Somebody brought up the idea of Korea during a lull in conversation. By then we were all a little buzzed, so the thought of that man at the bar having been in someplace as hilarious as Korea had us rolling in the figurative aisles. The logical progression of ideas, according to Alec, went that since the man had fought in Korea, and all the Koreans he knew worked in taco stores, the man at the bar must make a damned good taco. That got us started on the relative merits of soft tacos versus hard tacos, and then quesadillas got involved, and it was all downhill from there. The tirade continued, probably louder than we would have liked had we stopped to think about it, with the general consensus that Mexicans should make Mexican food and Koreans should make Chinese food. None of us really knew what Korean food was like. Eventually Alec threw his arms up, shouted ‘POHK FRI RICE’ at the top of his lungs, and wound up tipping over his chair and falling flat on his back. He spilled his beer, too, but we were all laughing so hard we didn’t see the harm in buying him another one.

Through all of this, the man at the bar, the one who had fought in the war, didn’t look over to us. He was down to two tequila shots, having knocked back the first pair while we weren’t looking. Alison made a note of this, and we found it inordinately interesting. So interesting that we each duplicated half of his feat, ordering another round of shots and sending the empty glasses back within a half a minute.

For all the guilt we weren’t feeling at our voyeuristic tendencies, the man who had been in the war was providing a good amount of amusement for our evening. The challenge of deducing his service history, when coupled with the fact that we, to quote Alec, were by now ‘bloody soused’, was proving increasingly difficult, and as our conversation found itself in another lull, we all let our eyes wander back to the man and his tequila.

Over the course of the evening we’d invented all sorts of fantastical, barely plausible experiences for the nondescript veteran to have. These ranged from escaping a VC ambush outside of Hue, to holding back the North to the last bullet at Pusan, to traipsing through the Nicaraguan jungles in some CIA-sponsored clusterfuck, to riding around with his head poking out the top of an Abrams in a Mesopotamian desert. The stories got more and more fanciful as the liquor flowed, casting the man in the roles of embattled defender, singlehanded rescuer of his company, bitter prisoner of war, and valorous leader of men.

Alison finally got tired of the stories, and pushed back her chair a little unsteadily, standing and announcing her intentions to go ask the man just what conflict he served our country in. We followed suit, got up, and made to flank her on her way to the bar.

Our parade was thoroughly rained on. The bartender was in the process of taking back the four empty shotglasses and wiping down the section of bar where the quiet veteran had spent the last few hours. He’d left while we were recounting tales of his heroism, not even having the decency to say goodbye.

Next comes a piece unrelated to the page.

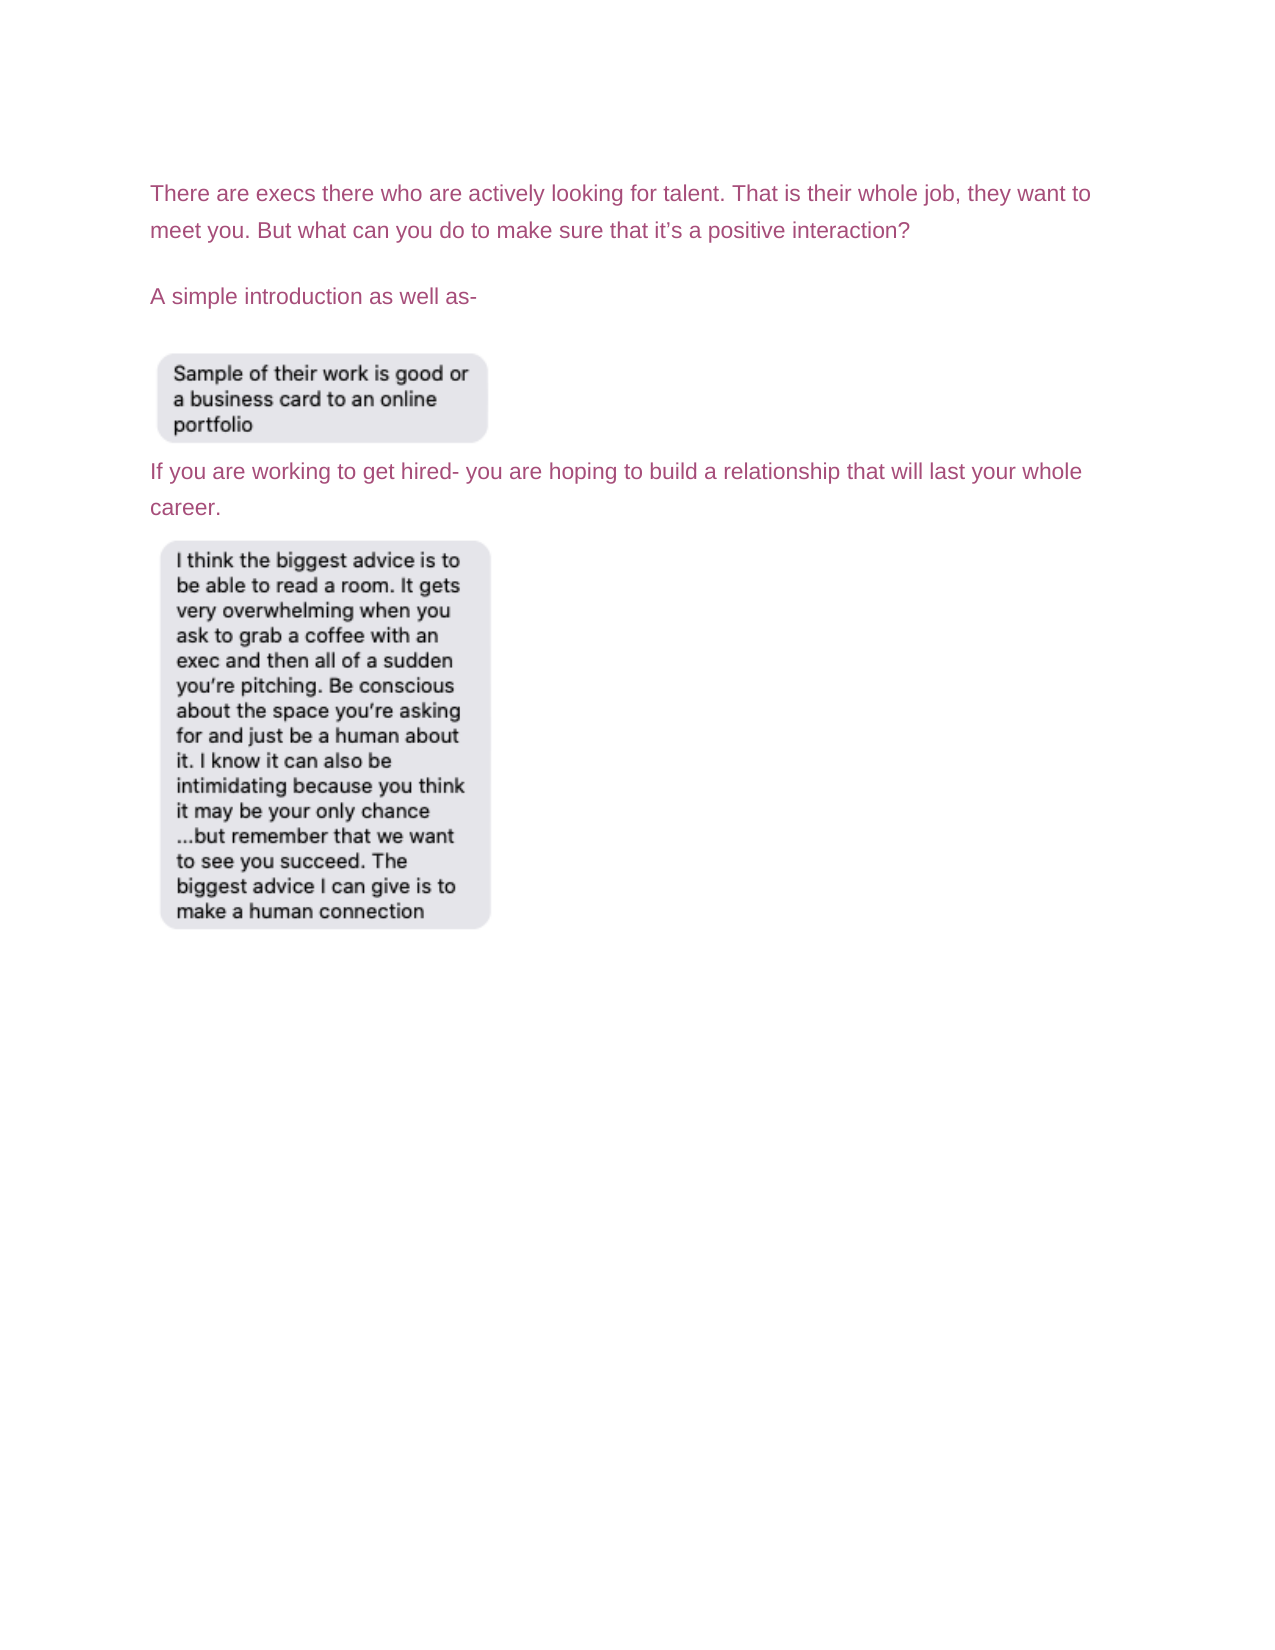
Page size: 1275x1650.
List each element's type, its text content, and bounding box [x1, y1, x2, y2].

We took it pretty hard, in retrospect. Alec let loose a string of expletives, flowered and slurred by the night’s activity. Alison just sighed, and started going for her purse to pay her share of the tab. Laura didn’t say anything, but she looked disappointed. Yakov looked more frustrated than anything else. After we paid for our drinks and gathered up our things, we split. We left a decent tip, and took our fantasies with us.

I'm pretty happy with it, all told. And I don't have to be in class until 1pm today. Rawk on.